Safety Practices FAQs

  • Is special handling required when working with treated wood?

    Wear gloves when handling treated wood as wood may splinter, and always wear eye protection and a dust mask when cutting, sawing or sanding treated wood to reduce inhalation and prevent irritation to the nose, eyes and skin.

  • How should I dispose of unused treated wood?

    All treated wood scraps, debris and sawdust should be cleaned up and disposed of after construction in accordance with federal, state and local regulations.

  • Is it ok to burn treated wood?

    When treated wood is burned, the chemical components of the preservative are concentrated and can be released into the ash and in particulates in the smoke. Some of these components can be harmful to the environment. Federal and state regulations mandate that treated wood be disposed of properly.

  • Why can I use pressure-treated wood outdoors for a picnic table but not for a countertop?

    Picnic tables are used primarily for serving pre-prepared food, while a kitchen countertop is used to prepare food and used as a cutting surface for raw food.
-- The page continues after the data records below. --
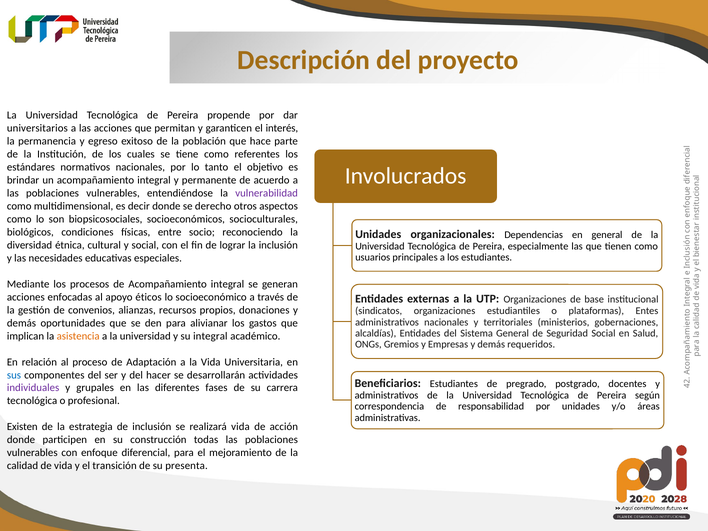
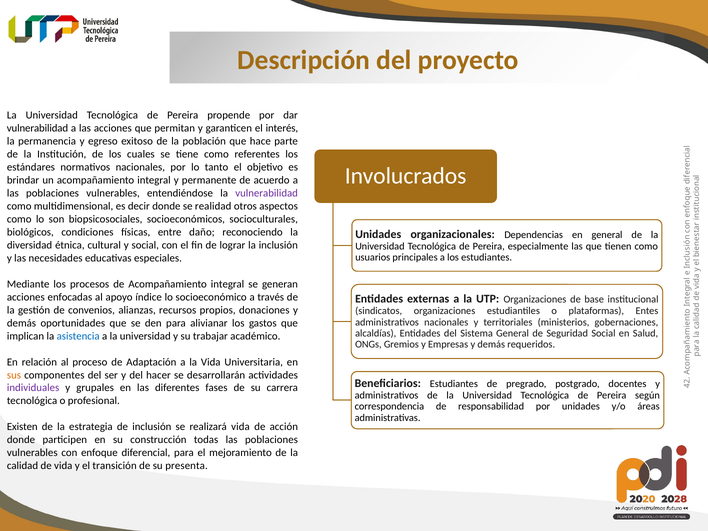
universitarios at (37, 128): universitarios -> vulnerabilidad
derecho: derecho -> realidad
socio: socio -> daño
éticos: éticos -> índice
asistencia colour: orange -> blue
su integral: integral -> trabajar
sus colour: blue -> orange
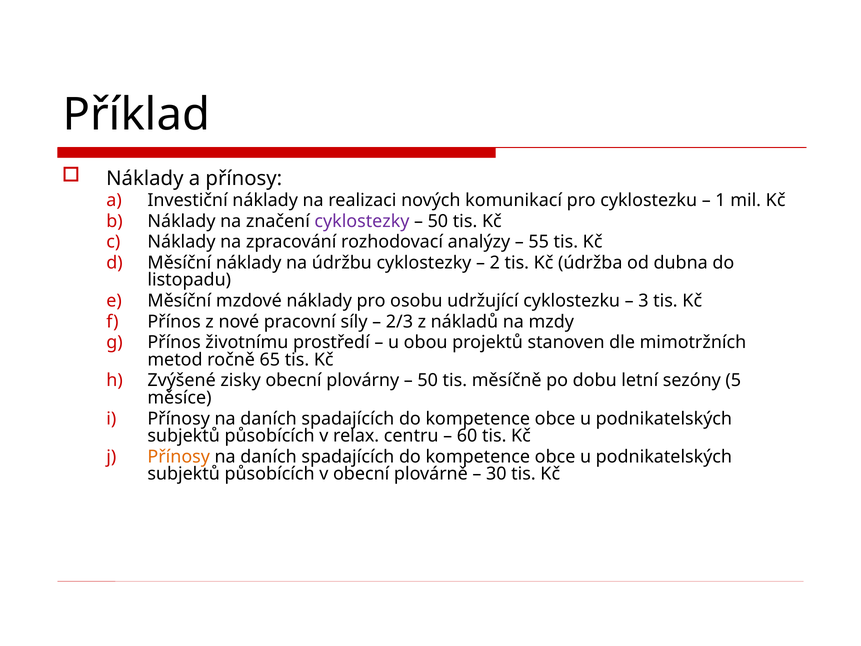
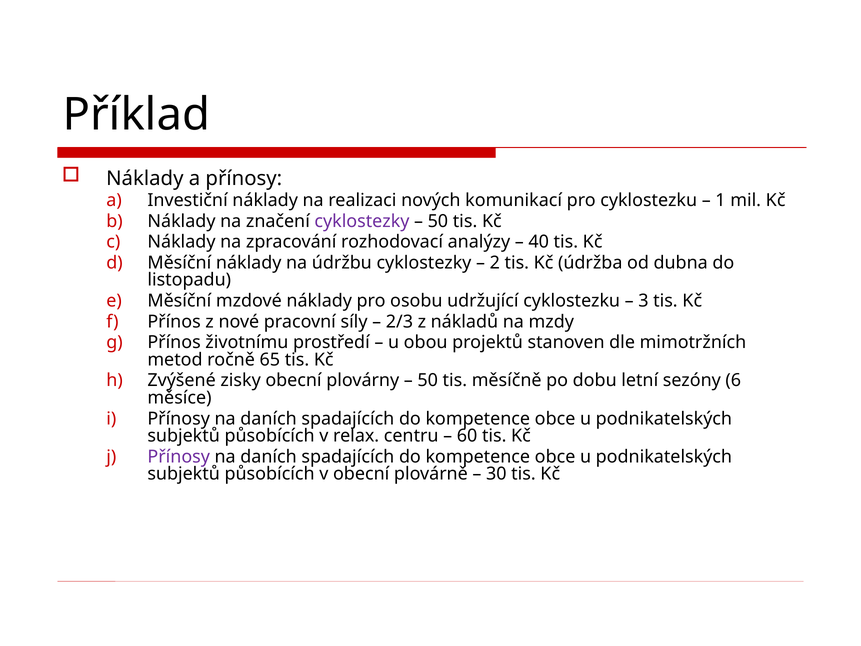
55: 55 -> 40
5: 5 -> 6
Přínosy at (179, 456) colour: orange -> purple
Raw food can absorb the preservatives and be ingested.

  • Is treated wood safe for raised bed gardening?

    Copper-based preservatives have been deemed safe to be used in gardening for vegetables. Tests have shown that the amount of preservative leached from pressure-treated wood is so low it is virtually undetectable.

    AWPA is primarily a standards developer, much like ASTM, but specific to products and processes which increase the longevity of wood products. As such, our expertise is in wood durability, and NOT human health and safety. We rely on the U.S. EPA to determine product safety during their registration process. It is our understanding that the wood preservatives used in treated wood available to consumers have been registered by EPA for general use, which means that EPA has determined it is relatively safe for most, if not all, consumer applications. Different people perceive safety in different ways. If you're concerned, you could always apply some type of coating or sealer to reduce the amount of soil contact with the preservative treated wood, or perhaps even put a sheet of plastic between the treated wood and the soil if you want to minimize or eliminate contact between wood and soil. Please note that most of the treated wood that’s two inches or less in thickness tends to be treated for above-ground uses, so it may not last very long in a ground-contact application. Be sure to contact the manufacturer of the treated wood product or the manufacturer of the wood preservative chemical for information on product safety. There should be contact information on the end tag of the treated wood at your lumber retailer.